Business meetings, because crowding a bunch of people into a small meeting room is a bad idea with respect to preventing the spread of contagious diseases. Meet on Zoom, god damn it. Without in-person business meetings, most white collar workers can work from home as well as they can at the office.

Crowded restaurants, bars and nightclubs. It’s hard to imagine bars and nightclubs being able to open in a way that’s safe, but restaurants would be pretty safe with rules like no one standing inside the restaurant either at the bar or waiting for a table. Close bar areas and make people wait outside of the restaurant if there are no tables to seat them.

Weddings and funerals.

(3) Public transportation is going to spread contagious diseases because people squeezed together in a subway or bus for an extended period of time is just not good. But we can require people to wear face masks in order to ride public transportation. Anyone not wearing a face mask should be kicked off, and given a fine. Of course, that means we need to actually be able to provide face masks for people, and they are still in short supply. We’re sending everyone a stimulus check, why can’t the government also send everyone some face masks?

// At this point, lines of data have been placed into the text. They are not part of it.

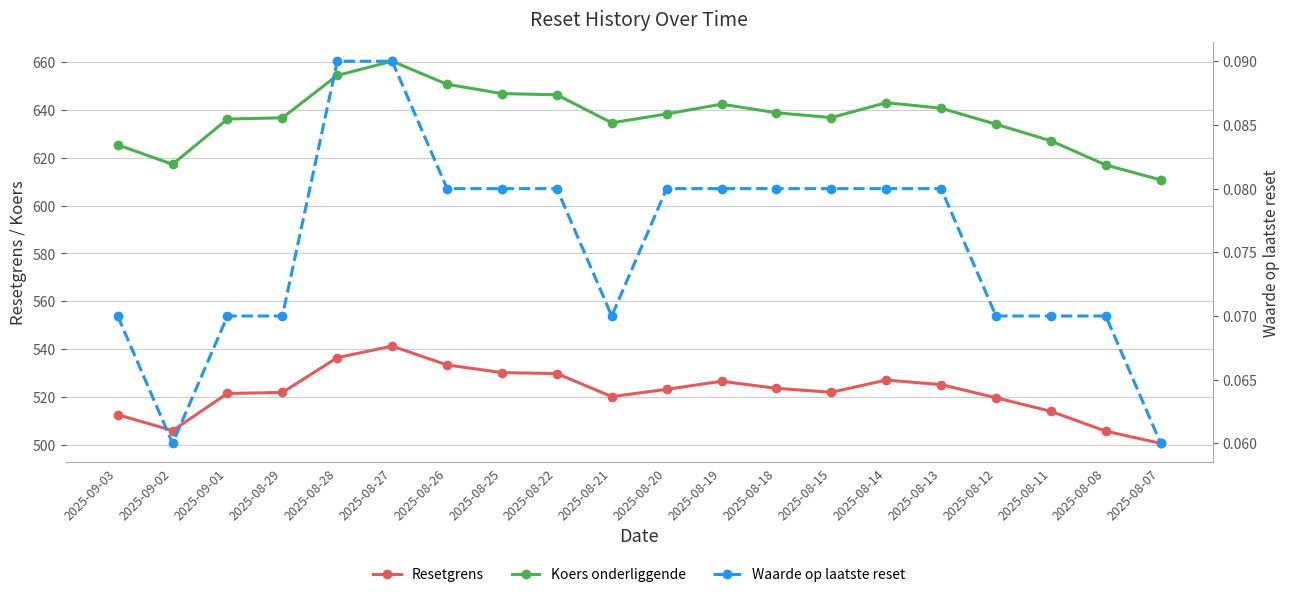

What is the difference between the Koers onderliggende values at 2025-08-07 and 2025-09-01?

25.4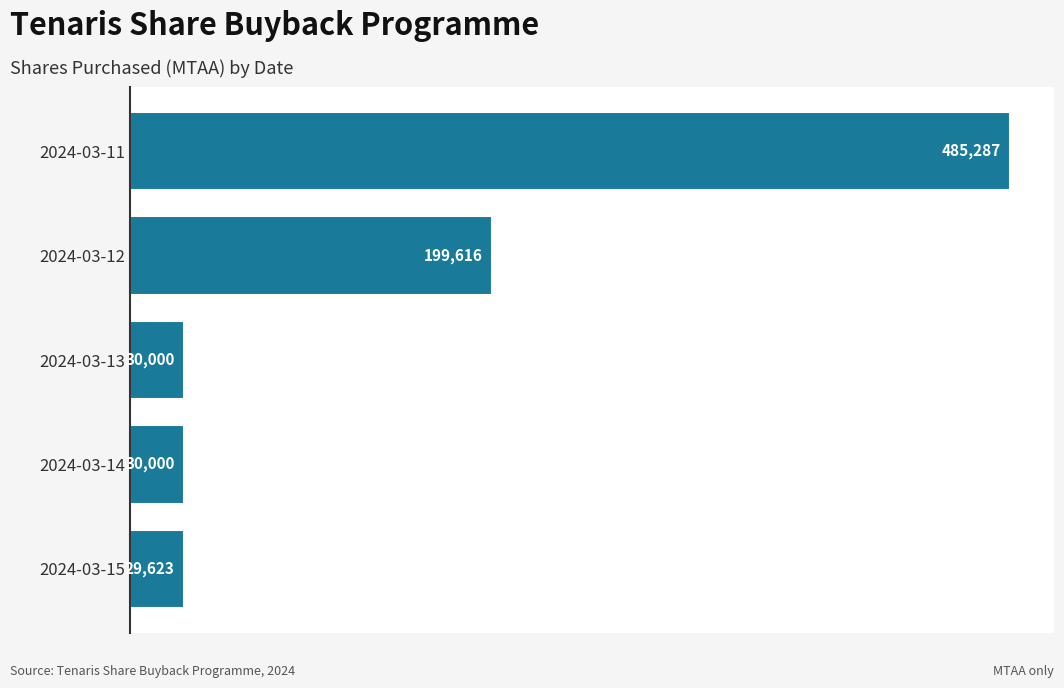

Approximately how many times larger is the value at 2024-03-12 compared to 2024-03-14?

6.7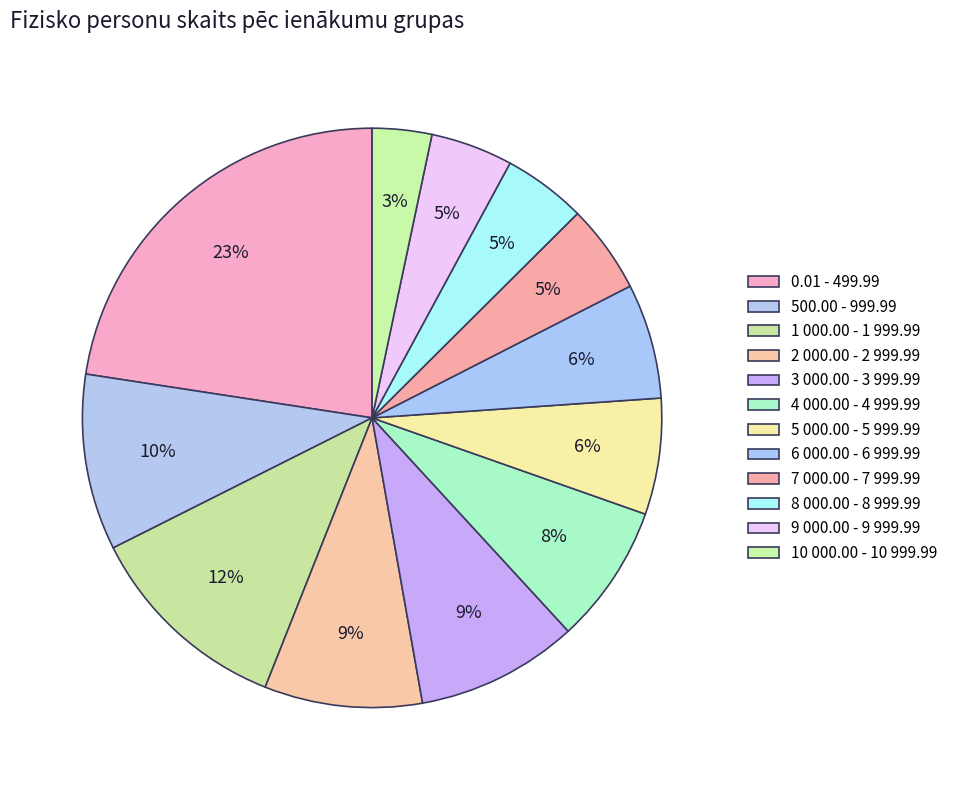

To the nearest percent, what is the difference between the largest and smallest slice percentages?

19%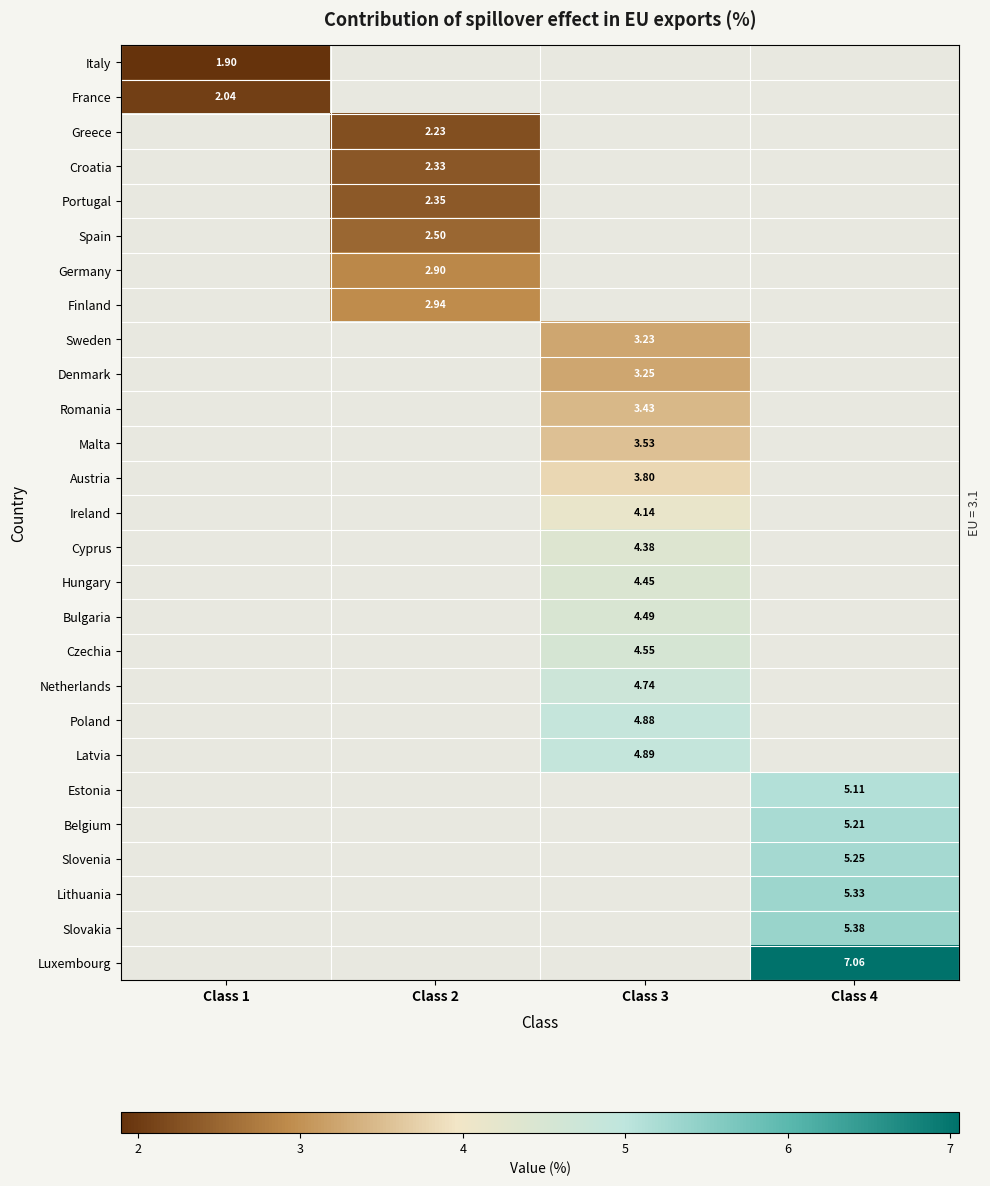

Which category has the highest value across all series?

Class 4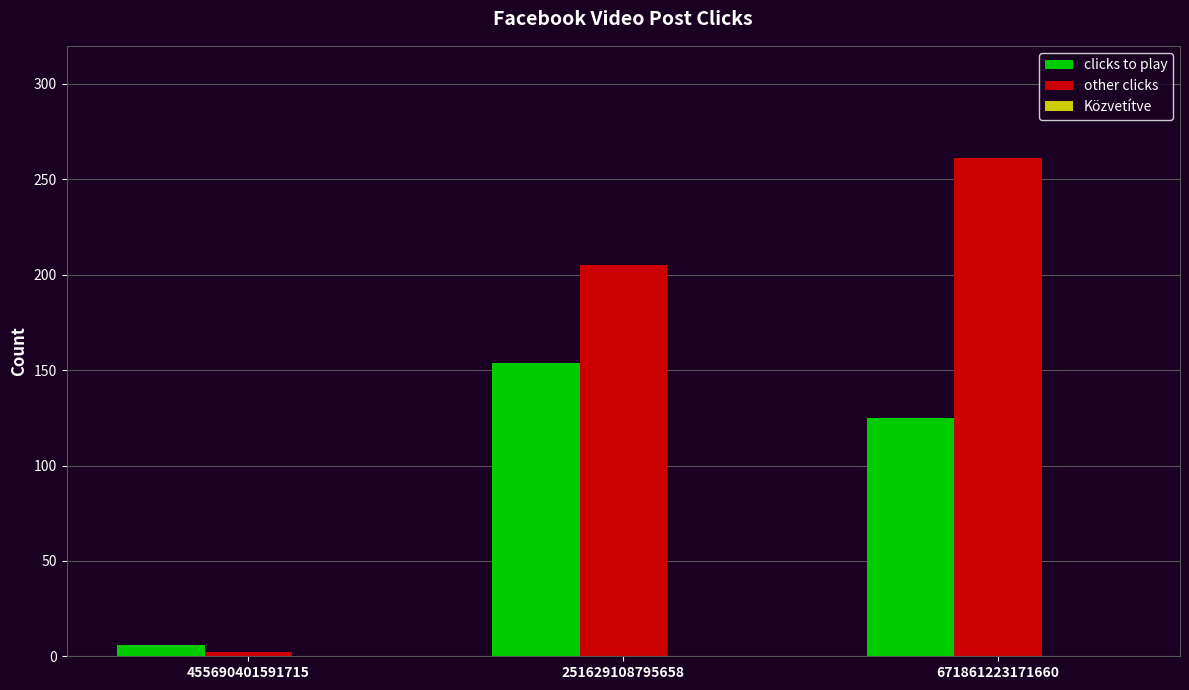

Where is clicks to play nearest to the value 80?

671861223171660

Will the pandemic mean that, going forward, dumb liberals will stop promoting public transportation as being superior to personal automobiles? (Although it should be acknowledged that car accidents are a serious risk that we have chosen to ignore. We can’t get safer self-driving cars soon enough.)

(4) Schools. All the evidence we have so far is that schools are not as big risk factors as the things I mentioned above. Young people seem to be less likely to catch the virus and less likely to spread it compared to adults. I would have thought that college dorms, with young people living together and foreign Chinese students returning to classes after winter break, would be the first places where there would be virus outbreaks, but it didn’t happen. Instead, there are big virus outbreaks wherever old people live together, like in nursing homes. It seems that the older you are, the more likely you are to catch it and spread it.

So in a world with sane virus-prevention policies, schools would be re-opened before religious services. But I don’t think we live in a sane world so I predict it will not happen that way.